How to Handle Change: An International Student’s Guide to Navigating SFU

How to Handle Change: An International Student’s Guide to Navigating SFU

By: Yasmim
  2528 reads

Even though I’d left my home country of Brazil at age 15, moving to Canada for university wasn’t easy. I remember being in orientation and overhearing friends making class plans, talking about commuting together, and bonding over a Canadian high-school experience I had never had. It was daunting to realize that although there was no language barrier, cultural differences still separated me from the majority. Nevertheless, I would not give up on making Canada my home, and neither should you! Below are some tips on how to ease international students’ transition to Canada through SFU’s services. Realizing moving away is hard is the first step, now all you need to do is to reach out to these great services! 

Join a club

Enrolling in a club is easy. All you need to do is sign up on the SFSS website and you’ll automatically get emails from the club. If you prefer a face-to-face interaction, you can also meet club representatives at Clubs Days at the beginning of each term. The complete list of clubs registered to SFU can be found at http://go.sfss.ca/clubs/list

Reach out to International Services for Students

Moving away is difficult for everyone, hence SFU has services specific to those in that situation. The International Services for Students is a must-know for all international students, whether for a term or a degree. I made the mistake of reaching out to International Services only when I absolutely needed it. So, in order to avoid the stress I went through, I recommend taking a look at the International School Advising and Programs website from the moment you land in Canada. It not only provides logistical information on moving to Canada, such as the necessary documentation you’ll need, but also gives tips on finding housing and planning finances. SFU’S International Services for Students also hosts workshops and events to accommodate the needs of foreign students, both on exchange and full-time.
 
My favourite resource of all is the International Mentorship Program. Here, a current SFU student volunteer is paired with an incoming international student. When I first joined SFU, my mentor not only answered the million questions I had, but also gave me peer-to-peer advice on what courses to take, how to get involved and best places to visit in Vancouver!
 
A final resource from the International Services for Students is the Global Student Centre. The centre is open to all students, and offers a safe space with a kitchen area and comfy chairs to chill in between classes. They also host many events focusing on the international student community.

Talk to an SFU counselor 

Being away from friends and family can take a toll on our emotional health – especially in a different country. SFU provides counseling services free of charge whose sole job is to help students navigate university. Talking to a professional will alleviate the pressure on your peers who may also be feeling overwhelmed.

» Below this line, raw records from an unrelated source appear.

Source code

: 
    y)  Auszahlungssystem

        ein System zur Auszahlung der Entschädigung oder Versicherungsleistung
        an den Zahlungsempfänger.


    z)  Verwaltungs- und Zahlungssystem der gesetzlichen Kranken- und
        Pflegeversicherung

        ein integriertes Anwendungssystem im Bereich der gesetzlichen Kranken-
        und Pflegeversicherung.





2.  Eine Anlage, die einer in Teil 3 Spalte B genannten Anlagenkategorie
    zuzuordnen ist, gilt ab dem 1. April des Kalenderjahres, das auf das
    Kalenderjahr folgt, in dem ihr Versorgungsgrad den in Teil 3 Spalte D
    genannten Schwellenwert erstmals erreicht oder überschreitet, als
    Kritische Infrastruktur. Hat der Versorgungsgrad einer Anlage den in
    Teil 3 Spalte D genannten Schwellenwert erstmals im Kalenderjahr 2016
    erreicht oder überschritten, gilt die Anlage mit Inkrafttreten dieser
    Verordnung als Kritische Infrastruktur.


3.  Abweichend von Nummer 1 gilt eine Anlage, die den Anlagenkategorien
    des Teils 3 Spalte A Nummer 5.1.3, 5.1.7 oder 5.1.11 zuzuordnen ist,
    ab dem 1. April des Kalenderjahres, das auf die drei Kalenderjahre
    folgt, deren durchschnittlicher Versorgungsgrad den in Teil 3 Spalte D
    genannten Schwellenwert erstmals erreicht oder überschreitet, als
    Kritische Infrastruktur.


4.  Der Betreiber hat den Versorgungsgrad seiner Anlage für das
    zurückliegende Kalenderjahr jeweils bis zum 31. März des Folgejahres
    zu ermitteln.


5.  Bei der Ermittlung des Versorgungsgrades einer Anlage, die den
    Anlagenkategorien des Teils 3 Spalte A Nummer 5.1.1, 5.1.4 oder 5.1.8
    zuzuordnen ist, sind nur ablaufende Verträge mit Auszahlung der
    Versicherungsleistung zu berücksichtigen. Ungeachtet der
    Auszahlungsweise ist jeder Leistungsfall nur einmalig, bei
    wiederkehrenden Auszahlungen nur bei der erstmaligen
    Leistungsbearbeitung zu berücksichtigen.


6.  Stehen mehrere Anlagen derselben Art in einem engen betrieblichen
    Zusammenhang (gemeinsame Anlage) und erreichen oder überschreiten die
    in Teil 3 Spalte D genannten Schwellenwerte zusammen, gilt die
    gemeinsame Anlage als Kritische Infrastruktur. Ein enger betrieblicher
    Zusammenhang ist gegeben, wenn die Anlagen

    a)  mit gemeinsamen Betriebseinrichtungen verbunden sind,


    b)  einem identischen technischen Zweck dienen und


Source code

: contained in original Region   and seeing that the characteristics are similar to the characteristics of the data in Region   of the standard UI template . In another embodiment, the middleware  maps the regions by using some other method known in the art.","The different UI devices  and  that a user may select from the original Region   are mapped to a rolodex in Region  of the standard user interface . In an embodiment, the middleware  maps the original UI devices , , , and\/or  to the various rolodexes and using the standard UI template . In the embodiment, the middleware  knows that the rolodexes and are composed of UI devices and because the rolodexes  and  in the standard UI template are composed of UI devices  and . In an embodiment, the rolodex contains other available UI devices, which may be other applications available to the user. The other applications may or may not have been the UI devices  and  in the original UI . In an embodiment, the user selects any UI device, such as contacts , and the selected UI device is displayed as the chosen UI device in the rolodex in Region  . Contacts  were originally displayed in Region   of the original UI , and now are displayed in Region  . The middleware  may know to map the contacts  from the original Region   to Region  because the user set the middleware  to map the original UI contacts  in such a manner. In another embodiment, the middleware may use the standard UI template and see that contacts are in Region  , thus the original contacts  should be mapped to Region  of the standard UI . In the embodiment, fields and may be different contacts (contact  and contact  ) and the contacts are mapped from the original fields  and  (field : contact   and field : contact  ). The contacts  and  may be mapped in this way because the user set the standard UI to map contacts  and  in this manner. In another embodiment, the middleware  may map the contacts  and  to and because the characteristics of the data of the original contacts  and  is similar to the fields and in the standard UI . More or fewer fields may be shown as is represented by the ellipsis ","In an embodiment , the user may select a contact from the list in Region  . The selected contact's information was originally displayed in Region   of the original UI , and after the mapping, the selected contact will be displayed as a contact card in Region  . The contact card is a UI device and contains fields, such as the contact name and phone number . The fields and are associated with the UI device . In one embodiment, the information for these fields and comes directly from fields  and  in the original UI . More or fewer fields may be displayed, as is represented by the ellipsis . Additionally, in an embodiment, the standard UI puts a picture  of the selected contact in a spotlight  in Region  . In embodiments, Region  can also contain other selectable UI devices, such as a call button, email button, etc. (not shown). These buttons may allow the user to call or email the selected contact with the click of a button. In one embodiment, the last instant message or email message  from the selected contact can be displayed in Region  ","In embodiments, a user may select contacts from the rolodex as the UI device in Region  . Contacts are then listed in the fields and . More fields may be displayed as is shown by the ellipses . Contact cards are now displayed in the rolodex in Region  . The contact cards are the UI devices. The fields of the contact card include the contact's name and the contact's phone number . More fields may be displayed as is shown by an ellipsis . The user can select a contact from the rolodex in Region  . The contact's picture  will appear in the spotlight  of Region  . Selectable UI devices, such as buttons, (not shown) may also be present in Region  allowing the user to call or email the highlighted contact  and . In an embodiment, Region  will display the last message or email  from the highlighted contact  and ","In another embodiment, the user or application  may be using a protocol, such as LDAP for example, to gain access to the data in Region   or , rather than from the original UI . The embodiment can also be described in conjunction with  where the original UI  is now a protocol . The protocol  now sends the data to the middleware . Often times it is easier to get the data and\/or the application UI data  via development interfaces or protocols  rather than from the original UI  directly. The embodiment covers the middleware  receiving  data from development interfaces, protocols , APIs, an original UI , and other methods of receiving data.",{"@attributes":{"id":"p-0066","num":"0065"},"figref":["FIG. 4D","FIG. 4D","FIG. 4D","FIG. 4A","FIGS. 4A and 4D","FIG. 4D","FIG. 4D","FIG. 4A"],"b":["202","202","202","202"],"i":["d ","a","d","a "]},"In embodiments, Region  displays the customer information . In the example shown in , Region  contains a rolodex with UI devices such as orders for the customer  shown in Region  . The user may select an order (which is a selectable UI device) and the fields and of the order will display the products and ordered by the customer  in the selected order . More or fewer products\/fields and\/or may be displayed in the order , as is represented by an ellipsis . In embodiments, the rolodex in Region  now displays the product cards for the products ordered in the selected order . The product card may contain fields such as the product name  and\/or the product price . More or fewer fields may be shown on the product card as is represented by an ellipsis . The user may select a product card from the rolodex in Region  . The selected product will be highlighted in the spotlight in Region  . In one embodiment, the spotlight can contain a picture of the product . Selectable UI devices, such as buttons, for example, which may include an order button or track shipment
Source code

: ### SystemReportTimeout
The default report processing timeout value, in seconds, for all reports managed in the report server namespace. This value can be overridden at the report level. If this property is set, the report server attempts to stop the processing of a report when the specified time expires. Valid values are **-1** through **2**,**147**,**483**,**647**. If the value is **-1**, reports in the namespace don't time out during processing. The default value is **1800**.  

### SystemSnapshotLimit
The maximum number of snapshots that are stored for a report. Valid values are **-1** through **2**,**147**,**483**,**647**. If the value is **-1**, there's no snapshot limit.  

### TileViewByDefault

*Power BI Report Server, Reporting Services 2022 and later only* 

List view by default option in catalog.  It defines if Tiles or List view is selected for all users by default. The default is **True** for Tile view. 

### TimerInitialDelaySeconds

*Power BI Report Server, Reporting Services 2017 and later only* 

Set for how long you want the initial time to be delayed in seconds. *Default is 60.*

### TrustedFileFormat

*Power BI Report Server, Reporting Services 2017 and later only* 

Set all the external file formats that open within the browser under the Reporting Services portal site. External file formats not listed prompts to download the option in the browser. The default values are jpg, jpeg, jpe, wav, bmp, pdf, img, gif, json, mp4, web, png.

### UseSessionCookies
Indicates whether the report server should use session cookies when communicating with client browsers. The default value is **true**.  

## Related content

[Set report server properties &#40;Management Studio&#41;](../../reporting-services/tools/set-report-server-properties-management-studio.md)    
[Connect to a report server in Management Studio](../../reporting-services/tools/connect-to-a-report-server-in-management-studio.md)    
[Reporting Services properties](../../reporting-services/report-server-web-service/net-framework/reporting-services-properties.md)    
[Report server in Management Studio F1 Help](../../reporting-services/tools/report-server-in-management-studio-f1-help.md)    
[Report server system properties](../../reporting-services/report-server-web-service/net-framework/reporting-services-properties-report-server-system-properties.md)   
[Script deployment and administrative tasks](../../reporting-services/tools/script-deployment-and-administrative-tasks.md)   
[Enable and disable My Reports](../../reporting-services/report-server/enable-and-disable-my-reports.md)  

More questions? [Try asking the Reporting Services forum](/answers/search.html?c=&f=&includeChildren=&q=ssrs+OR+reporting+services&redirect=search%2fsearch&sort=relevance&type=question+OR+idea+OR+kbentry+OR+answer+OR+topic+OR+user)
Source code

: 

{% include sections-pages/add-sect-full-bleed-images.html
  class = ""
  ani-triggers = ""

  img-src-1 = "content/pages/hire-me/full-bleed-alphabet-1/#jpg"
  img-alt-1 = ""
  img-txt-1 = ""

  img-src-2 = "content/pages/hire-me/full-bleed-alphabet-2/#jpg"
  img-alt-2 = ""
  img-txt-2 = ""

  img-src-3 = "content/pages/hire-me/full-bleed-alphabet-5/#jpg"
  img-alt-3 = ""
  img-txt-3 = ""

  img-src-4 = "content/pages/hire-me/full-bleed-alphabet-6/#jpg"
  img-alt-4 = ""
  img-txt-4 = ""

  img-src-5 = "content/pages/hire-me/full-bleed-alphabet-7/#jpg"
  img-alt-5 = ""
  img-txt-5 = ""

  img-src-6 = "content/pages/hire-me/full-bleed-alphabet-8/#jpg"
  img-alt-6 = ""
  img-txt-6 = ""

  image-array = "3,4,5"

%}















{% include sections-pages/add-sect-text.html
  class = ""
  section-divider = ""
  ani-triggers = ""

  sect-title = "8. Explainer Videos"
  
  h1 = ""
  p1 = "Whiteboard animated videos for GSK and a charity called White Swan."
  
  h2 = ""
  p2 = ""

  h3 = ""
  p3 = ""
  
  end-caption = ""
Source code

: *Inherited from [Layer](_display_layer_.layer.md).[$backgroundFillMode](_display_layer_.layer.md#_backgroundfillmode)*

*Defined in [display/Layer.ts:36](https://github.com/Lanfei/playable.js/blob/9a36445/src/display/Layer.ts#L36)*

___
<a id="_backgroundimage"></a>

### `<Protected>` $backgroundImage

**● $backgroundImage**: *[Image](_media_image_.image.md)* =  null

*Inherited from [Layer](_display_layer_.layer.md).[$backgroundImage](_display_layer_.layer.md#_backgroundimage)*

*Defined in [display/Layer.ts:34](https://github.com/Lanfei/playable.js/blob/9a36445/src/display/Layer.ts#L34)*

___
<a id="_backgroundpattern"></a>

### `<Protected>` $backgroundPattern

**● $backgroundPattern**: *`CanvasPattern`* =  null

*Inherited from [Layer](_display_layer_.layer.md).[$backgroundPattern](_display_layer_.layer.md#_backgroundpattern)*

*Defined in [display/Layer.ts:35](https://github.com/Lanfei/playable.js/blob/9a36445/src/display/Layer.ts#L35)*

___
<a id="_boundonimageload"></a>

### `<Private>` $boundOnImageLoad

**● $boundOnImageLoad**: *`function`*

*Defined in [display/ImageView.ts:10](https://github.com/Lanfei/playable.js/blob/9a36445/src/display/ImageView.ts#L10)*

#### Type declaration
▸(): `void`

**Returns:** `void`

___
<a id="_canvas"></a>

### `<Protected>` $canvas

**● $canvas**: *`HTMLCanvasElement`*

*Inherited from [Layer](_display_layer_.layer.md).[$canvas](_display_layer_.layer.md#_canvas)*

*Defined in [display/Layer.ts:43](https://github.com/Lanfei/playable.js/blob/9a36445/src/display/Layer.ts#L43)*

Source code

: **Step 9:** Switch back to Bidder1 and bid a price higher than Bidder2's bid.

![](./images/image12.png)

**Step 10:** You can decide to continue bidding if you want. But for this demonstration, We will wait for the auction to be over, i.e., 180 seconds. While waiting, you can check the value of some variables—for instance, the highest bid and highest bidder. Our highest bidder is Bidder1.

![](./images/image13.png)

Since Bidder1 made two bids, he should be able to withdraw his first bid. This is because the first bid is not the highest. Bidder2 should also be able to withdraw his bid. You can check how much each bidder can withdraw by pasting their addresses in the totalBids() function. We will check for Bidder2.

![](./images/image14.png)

Whether you are feeling overwhelmed with your classes, your personal life, or are simply missing home, SFU’s counselors are prepared to listen to your concerns and to suggest resources within the school and beyond. If you feel uncomfortable talking to a counsellor, there are other groups around campus that provide emotional support such as the Women’s CentreOut on Campus and SFPIRG. Either way, talking to someone can be good to both de-stress and to learn about other opportunities and resources that will ease your transition. 

 ----

Finally, don't worry! Even though it may feel impossible at times, you will soon become acquainted with your new surroundings. Adapting to a new environment is hard on everyone, especially when you add school, making friends, and cultural differences onto your plate. SFU provides these different services in order to facilitate your transition to Canada; don’t hesitate to take advantage of them. It’s also important to know that reaching out for help is not a defeat, but a victory in taking care of yourself! 

Yasmim Botelho Canabrava is a second year student majoring in Communication and minoring in Gender Sexuality and Women’s Studies. Originally from Brazil, Yasmim is also very interested in Latin American culture and pretends to speak Spanish because it is (sort of) similar to her native tongue, Portuguese. She hopes to one day actually learn Spanish. At one point in her life Yasmim could recite the entirety of Pulp Fiction.